抜粋より
日本銀行は、来週予定されるトランプ米次期大統領の就任時の発言を受けて金融市場などで大きな混乱が起きなければ、23、24日の金融政策決定会合で追加利上げを決める公算が大きい。複数の関係者への取材で分かった。
関係者によると、日銀が政策判断で重視している春闘をはじめとした今年の賃上げは、支店長会議での報告などを踏まえ、33年ぶりの高水準となった昨年に続く良好な内容が期待できるという。持続的な賃上げ機運の高まりから、賃金コストを価格に転嫁する動きも想定通り強まっている。
20日に就任するトランプ氏の発言では、関税をはじめ経済政策の具体的内容や為替を含む日本への言及が注目される。関係者によると、金融市場にショックを与える大きな波乱や世界経済見通しを覆すようなことがない限り、0.25%程度の政策金利を0.5%程度に引き上げて金融緩和度合いを調整する環境が整いつつあるという。経済データや市場動向などを会合直前まで見極めた上で最終決定する。

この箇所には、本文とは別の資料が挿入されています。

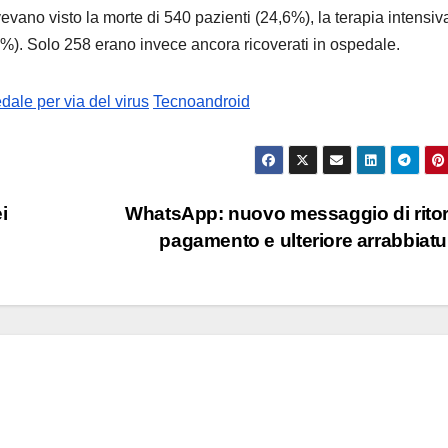
avevano visto la morte di 540 pazienti (24,6%), la terapia intensiv
0%). Solo 258 erano invece ancora ricoverati in ospedale.
dale per via del virus
Tecnoandroid
i
WhatsApp: nuovo messaggio di rito
pagamento e ulteriore arrabbiat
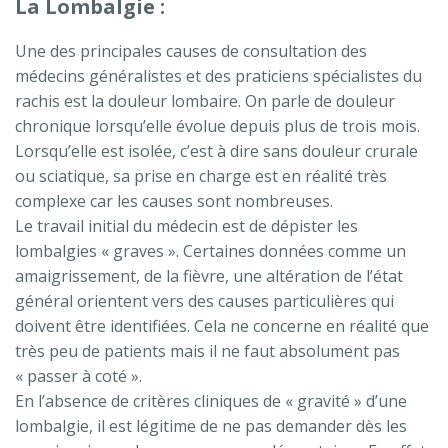
La Lombalgie :
Une des principales causes de consultation des
médecins généralistes et des praticiens spécialistes du
rachis est la douleur lombaire. On parle de douleur
chronique lorsqu’elle évolue depuis plus de trois mois.
Lorsqu’elle est isolée, c’est à dire sans douleur crurale
ou sciatique, sa prise en charge est en réalité très
complexe car les causes sont nombreuses.
Le travail initial du médecin est de dépister les
lombalgies « graves ». Certaines données comme un
amaigrissement, de la fièvre, une altération de l’état
général orientent vers des causes particulières qui
doivent être identifiées. Cela ne concerne en réalité que
très peu de patients mais il ne faut absolument pas
« passer à coté ».
En l’absence de critères cliniques de « gravité » d’une
lombalgie, il est légitime de ne pas demander dès les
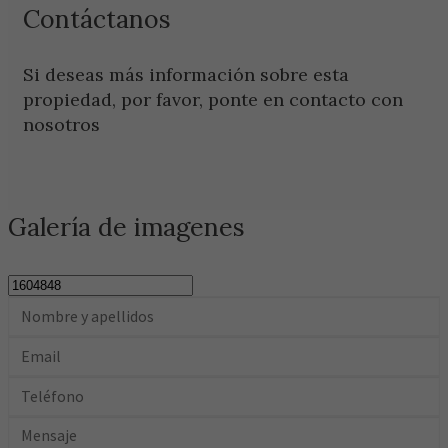
Contáctanos
Si deseas más información sobre esta
propiedad, por favor, ponte en contacto con
nosotros
Galería de imagenes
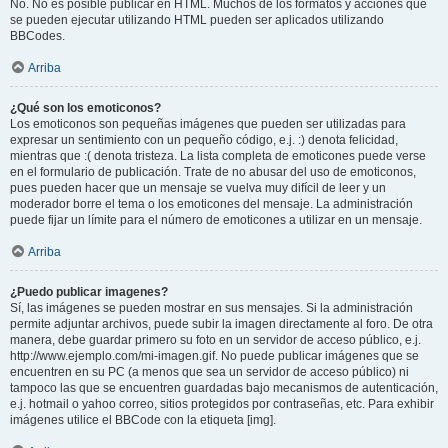
No. No es posible publicar en HTML. Muchos de los formatos y acciones que
se pueden ejecutar utilizando HTML pueden ser aplicados utilizando
BBCodes.
Arriba
¿Qué son los emoticonos?
Los emoticonos son pequeñas imágenes que pueden ser utilizadas para
expresar un sentimiento con un pequeño código, e.j. :) denota felicidad,
mientras que :( denota tristeza. La lista completa de emoticones puede verse
en el formulario de publicación. Trate de no abusar del uso de emoticonos,
pues pueden hacer que un mensaje se vuelva muy difícil de leer y un
moderador borre el tema o los emoticones del mensaje. La administración
puede fijar un límite para el número de emoticones a utilizar en un mensaje.
Arriba
¿Puedo publicar imagenes?
Sí, las imágenes se pueden mostrar en sus mensajes. Si la administración
permite adjuntar archivos, puede subir la imagen directamente al foro. De otra
manera, debe guardar primero su foto en un servidor de acceso público, e.j.
http://www.ejemplo.com/mi-imagen.gif. No puede publicar imágenes que se
encuentren en su PC (a menos que sea un servidor de acceso público) ni
tampoco las que se encuentren guardadas bajo mecanismos de autenticación,
e.j. hotmail o yahoo correo, sitios protegidos por contraseñas, etc. Para exhibir
imágenes utilice el BBCode con la etiqueta [img].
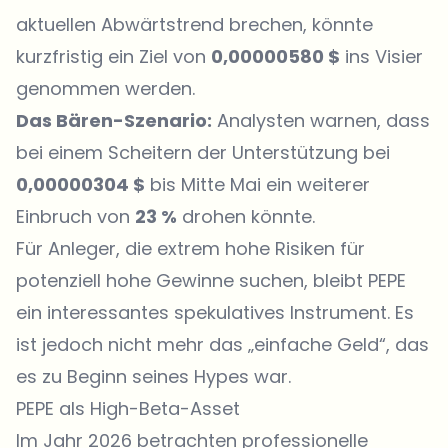
aktuellen Abwärtstrend brechen, könnte
kurzfristig ein Ziel von
0,00000580 $
ins Visier
genommen werden.
Das Bären-Szenario:
Analysten warnen, dass
bei einem Scheitern der Unterstützung bei
0,00000304 $
bis Mitte Mai ein weiterer
Einbruch von
23 %
drohen könnte.
Für Anleger, die extrem hohe Risiken für
potenziell hohe Gewinne suchen, bleibt PEPE
ein interessantes spekulatives Instrument. Es
ist jedoch nicht mehr das „einfache Geld“, das
es zu Beginn seines Hypes war.
PEPE als High-Beta-Asset
Im Jahr 2026 betrachten professionelle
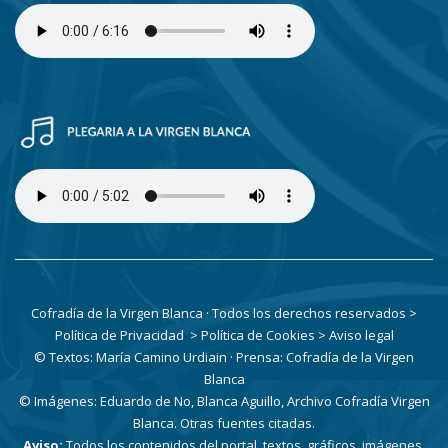
Cofradía de la Virgen Blanca · Todos los derechos reservados
>
Política de Privacidad
> Política de Cookies
> Aviso legal
© Textos: María Camino Urdiain · Prensa: Cofradía de la Virgen
Blanca
© Imágenes: Eduardo de No, Blanca Aguillo, Archivo Cofradía Virgen
Blanca. Otras fuentes citadas.
Aviso:
Todos los contenidos del portal, textos, gráficos, imágenes,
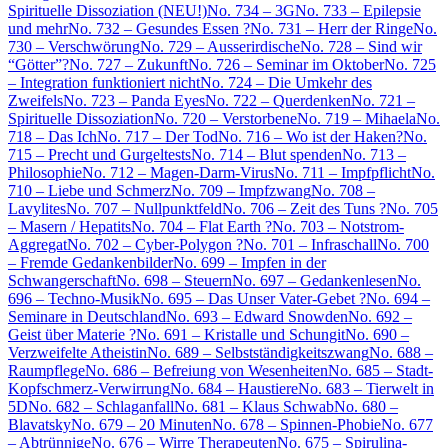
Spirituelle Dissoziation (NEU!)
No. 734 – 3G
No. 733 – Epilepsie
und mehr
No. 732 – Gesundes Essen ?
No. 731 – Herr der Ringe
No.
730 – Verschwörung
No. 729 – Ausserirdische
No. 728 – Sind wir
“Götter”?
No. 727 – Zukunft
No. 726 – Seminar im Oktober
No. 725
– Integration funktioniert nicht
No. 724 – Die Umkehr des
Zweifels
No. 723 – Panda Eyes
No. 722 – Querdenken
No. 721 –
Spirituelle Dissoziation
No. 720 – Verstorbene
No. 719 – Mihaela
No.
718 – Das Ich
No. 717 – Der Tod
No. 716 – Wo ist der Haken?
No.
715 – Precht und Gurgeltests
No. 714 – Blut spenden
No. 713 –
Philosophie
No. 712 – Magen-Darm-Virus
No. 711 – Impfpflicht
No.
710 – Liebe und Schmerz
No. 709 – Impfzwang
No. 708 –
Lavylites
No. 707 – Nullpunktfeld
No. 706 – Zeit des Tuns ?
No. 705
– Masern / Hepatits
No. 704 – Flat Earth ?
No. 703 – Notstrom-
Aggregat
No. 702 – Cyber-Polygon ?
No. 701 – Infraschall
No. 700
– Fremde Gedankenbilder
No. 699 – Impfen in der
Schwangerschaft
No. 698 – Steuern
No. 697 – Gedankenlesen
No.
696 – Techno-Musik
No. 695 – Das Unser Vater-Gebet ?
No. 694 –
Seminare in Deutschland
No. 693 – Edward Snowden
No. 692 –
Geist über Materie ?
No. 691 – Kristalle und Schungit
No. 690 –
Verzweifelte Atheistin
No. 689 – Selbstständigkeitszwang
No. 688 –
Raumpflege
No. 686 – Befreiung von Wesenheiten
No. 685 – Stadt-
Kopfschmerz-Verwirrung
No. 684 – Haustiere
No. 683 – Tierwelt in
5D
No. 682 – Schlaganfall
No. 681 – Klaus Schwab
No. 680 –
Blavatsky
No. 679 – 20 Minuten
No. 678 – Spinnen-Phobie
No. 677
– Abtrünnige
No. 676 – Wirre Therapeuten
No. 675 – Spirulina-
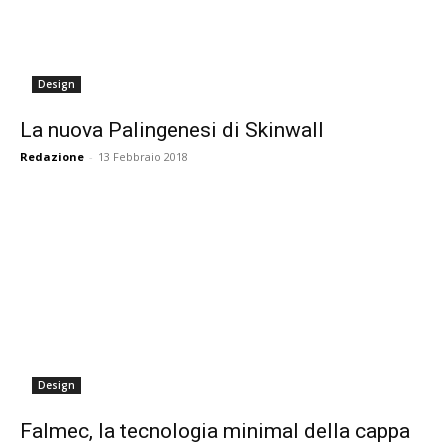
Design
La nuova Palingenesi di Skinwall
Redazione
-
13 Febbraio 2018
Design
Falmec, la tecnologia minimal della cappa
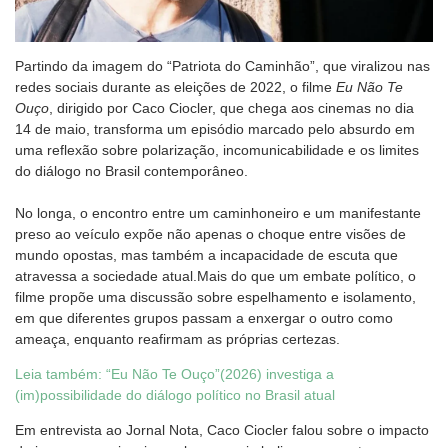
Partindo da imagem do “Patriota do Caminhão”, que viralizou nas
redes sociais durante as eleições de 2022, o filme
Eu Não Te
Ouço
, dirigido por Caco Ciocler, que chega aos cinemas no dia
14 de maio, transforma um episódio marcado pelo absurdo em
uma reflexão sobre polarização, incomunicabilidade e os limites
do diálogo no Brasil contemporâneo.
No longa, o encontro entre um caminhoneiro e um manifestante
preso ao veículo expõe não apenas o choque entre visões de
mundo opostas, mas também a incapacidade de escuta que
atravessa a sociedade atual.Mais do que um embate político, o
filme propõe uma discussão sobre espelhamento e isolamento,
em que diferentes grupos passam a enxergar o outro como
ameaça, enquanto reafirmam as próprias certezas.
Leia também: “Eu Não Te Ouço”(2026) investiga a
(im)possibilidade do diálogo político no Brasil atual
Em entrevista ao Jornal Nota, Caco Ciocler falou sobre o impacto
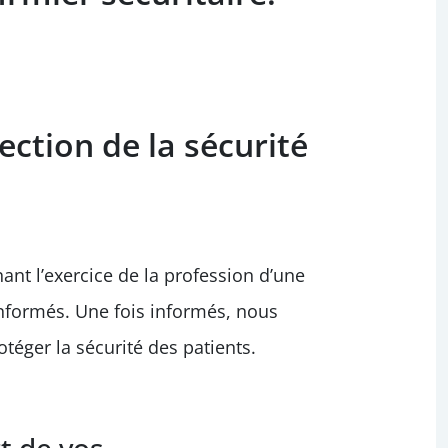
ection de la sécurité
nt l’exercice de la profession d’une
informés. Une fois informés, nous
éger la sécurité des patients.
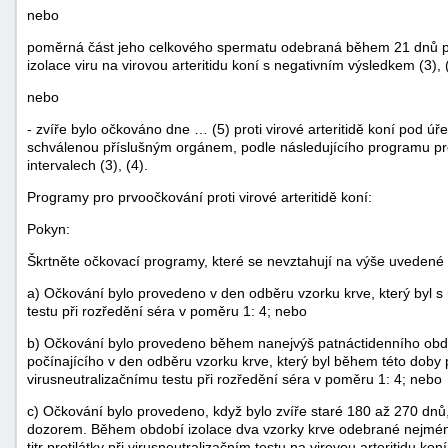
nebo
poměrná část jeho celkového spermatu odebraná během 21 dnů p
izolace viru na virovou arteritidu koní s negativním výsledkem (3), 
nebo
- zvíře bylo očkováno dne … (5) proti virové arteritidě koní pod 
schválenou příslušným orgánem, podle následujícího programu pr
intervalech (3), (4).
-
náhrady
Programy pro prvoočkování proti virové arteritidě koní:
Pokyn:
Škrtněte očkovací programy, které se nevztahují na výše uvedené 
a) Očkování bylo provedeno v den odběru vzorku krve, který byl s
testu při rozředění séra v poměru 1: 4; nebo
b) Očkování bylo provedeno během nanejvýš patnáctidenního obd
počínajícího v den odběru vzorku krve, který byl během této dob
virusneutralizačnímu testu při rozředění séra v poměru 1: 4; nebo
c) Očkování bylo provedeno, když bylo zvíře staré 180 až 270 dn
dozorem. Během období izolace dva vzorky krve odebrané nejméně
titr protilátky při virusneutralizačním testu na virovou arteritidu koní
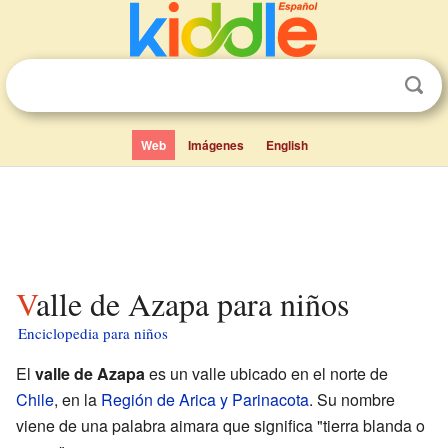
Web
Imágenes
English
Valle de Azapa para niños
Enciclopedia para niños
El
valle de Azapa
es un valle ubicado en el norte de
Chile
, en la
Región de Arica y Parinacota
. Su nombre
viene de una palabra aimara que significa "tierra blanda o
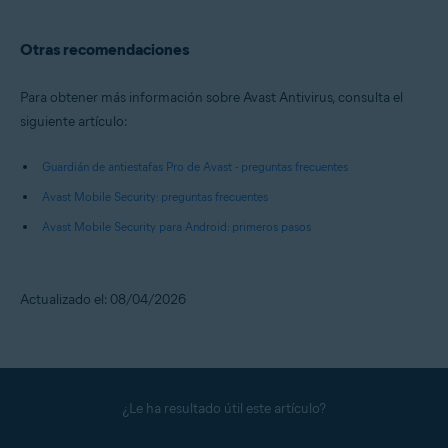
Otras recomendaciones
Para obtener más información sobre Avast Antivirus, consulta el
siguiente artículo:
Guardián de antiestafas Pro de Avast - preguntas frecuentes
Avast Mobile Security: preguntas frecuentes
Avast Mobile Security para Android: primeros pasos
Actualizado el: 08/04/2026
¿Le ha resultado útil este artículo?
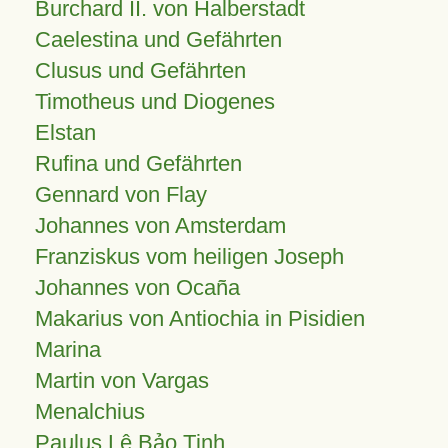
Burchard II. von Halberstadt
Caelestina und Gefährten
Clusus und Gefährten
Timotheus und Diogenes
Elstan
Rufina und Gefährten
Gennard von Flay
Johannes von Amsterdam
Franziskus vom heiligen Joseph
Johannes von Ocaña
Makarius von Antiochia in Pisidien
Marina
Martin von Vargas
Menalchius
Paulus Lê Bảo Tịnh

植田和男総裁は15日、前日の氷見野良三副総裁に続き、来週の会合で利上げを行うかどうか議論して判断すると明言した。タイミングの判断では、米新政権の経済政策を巡る状況と春闘に向けたモメンタムが重要と改めて指摘。正副総裁の発言を受け、金利スワップ市場では同会合の利上げの織り込みが7割台まで高まっている。